Studios, arts centres and museums all over Nunavut open their doors to visitors hoping to witness masters at work. In Baker Lake, drop into the Jessie Oonark Centre—named after the famed local printmaker and artisan—where seamstresses, carvers, jewellery-makers and printmakers share space and create inventive works of art.

In Pangnirtung, the Uqqurmiut Arts and Crafts Centre is a hub of creativity, housing a print shop as well as a studio for tapestry. Each of these studios and art centres sells works from local creators.

Inuit Culture

Take part yourself

Outfitters and operators in most every Nunavut community can bring you out on the land to try your hand at ice fishing, dog sledding, and to sample local country food like tuktu (caribou), maqtaaq (whale fat), pipsi (dried Arctic Char), or seal.

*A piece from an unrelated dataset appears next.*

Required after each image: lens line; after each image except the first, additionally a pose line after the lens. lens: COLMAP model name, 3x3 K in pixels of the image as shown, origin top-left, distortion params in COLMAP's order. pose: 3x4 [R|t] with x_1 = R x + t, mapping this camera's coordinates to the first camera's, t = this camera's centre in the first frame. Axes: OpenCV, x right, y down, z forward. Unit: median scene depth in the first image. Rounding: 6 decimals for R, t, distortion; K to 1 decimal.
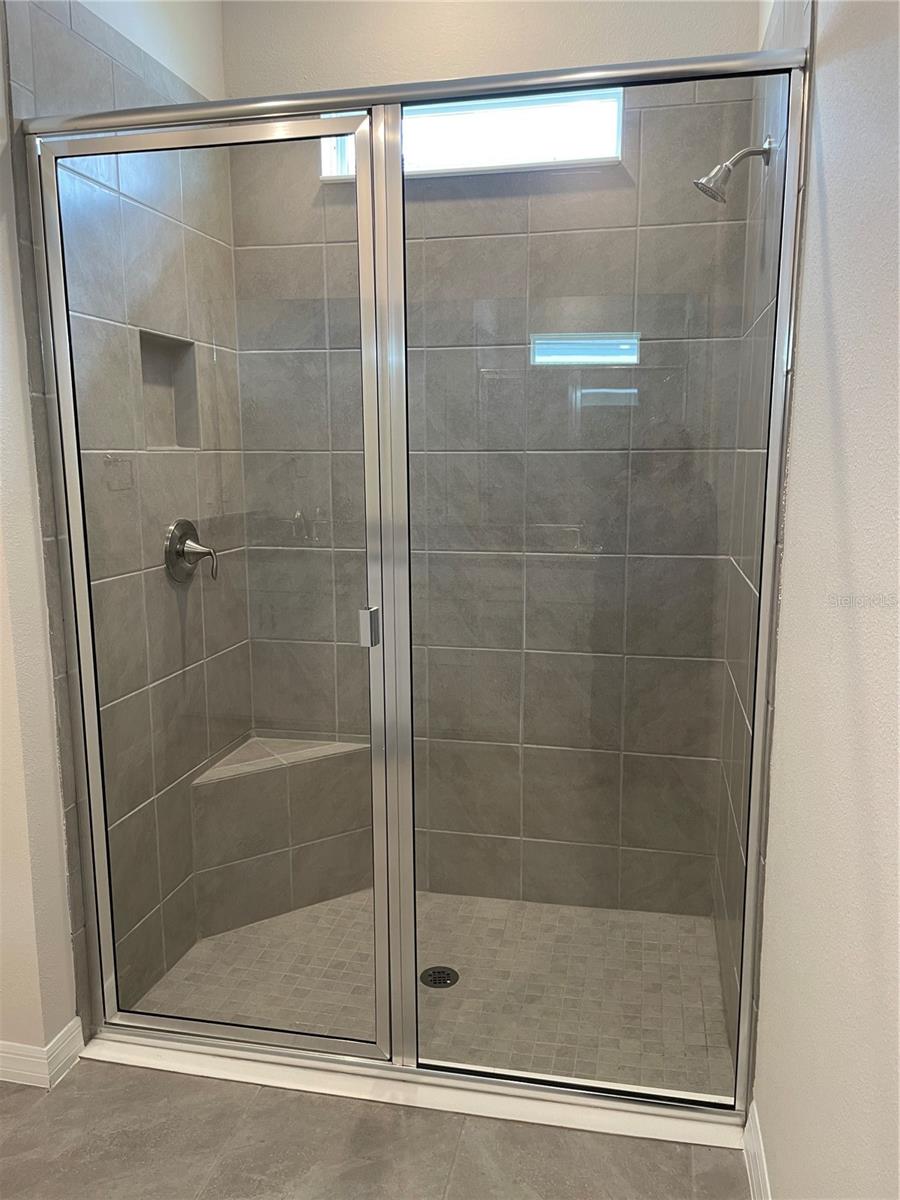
lens RADIAL K [[909.5, 0, 448.0], [0, 909.5, 597.4], [0, 0, 1]] dist [0.092451, -0.124924]
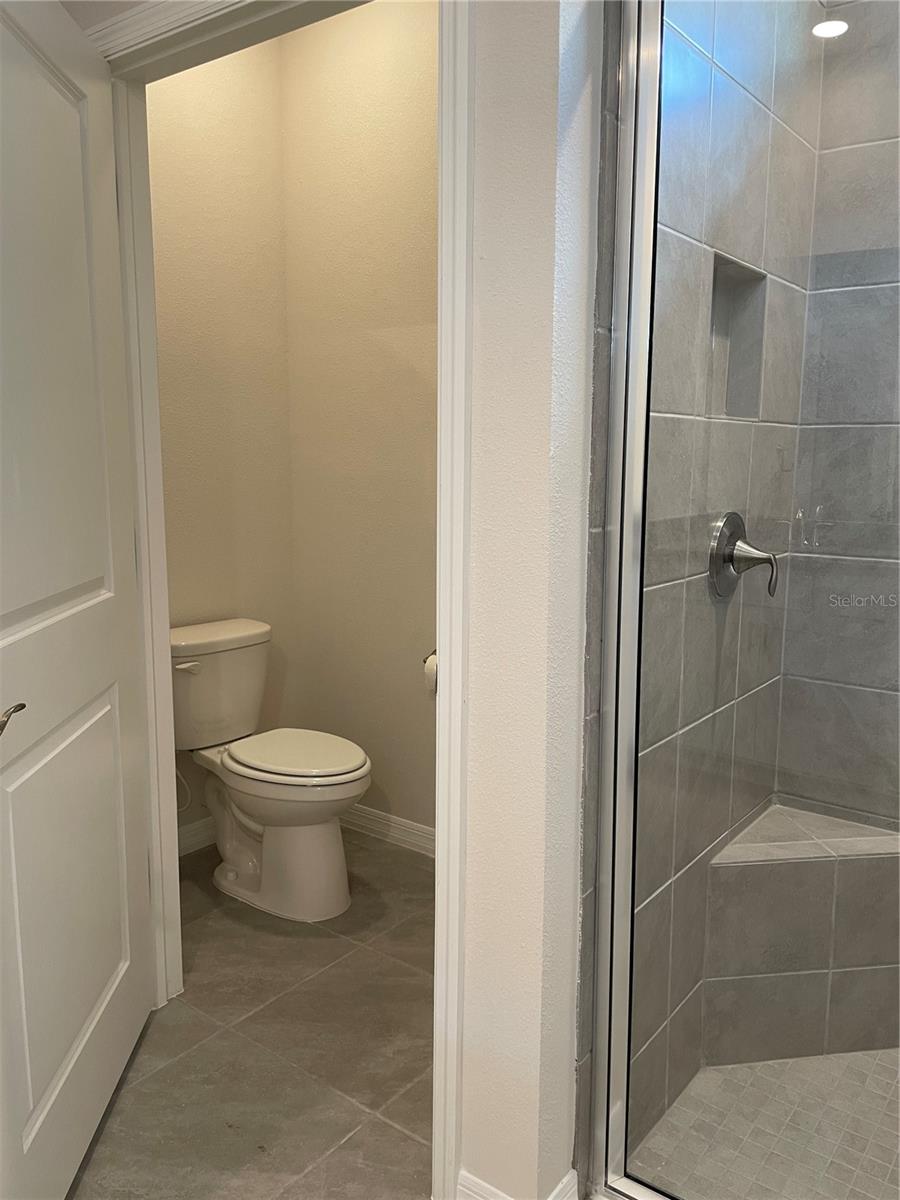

Igloo Tourism and Outfitting, out of Igloolik, will bring out to an igloo village, where you can help build your own snow house. You can also choose to spend the night there, wrapped up warmly in caribou blankets, and watch the Aurora borealis (Aqsarniit) when they come out to dance, listening as your guide tells you the legends behind the glowing lights.

In Iqaluit, jump right into the excitement during Toonik Tyme, the capital’s annual spring carnival, and participate in an igloo-building competition or any of the traditional Inuit games and demonstrations.

Take home a souvenir

In Iqaluit, there’s no shortage of places to pick up souvenirs from your Northern adventure.

Carvings Nunavut sells a variety of locally produced soapstone carvings in downtown Iqaluit and also online. Uasau Soap’s handmade bars, that incorporate bowhead whale and other local ingredients, are available for purchase around town. Malikkaat, a downtown craft shop and souvenir shop, and Rannva Design, an arts consignment shop and seal skin designs retailer, sell prints, animal skins, beadings, carvings and other works from artists around the city and territory. Remember your trip through branded items from Inukpak Outfitting.

In Rankin Inlet, Ivalu is your one-stop-shop for Inuit art of all kinds, with items from all over the territory packed into the intimate retail space. Outside of Iqaluit, be on the lookout for Char and other delights from Kivalliq Arctic Foods and Kitikmeot Foods.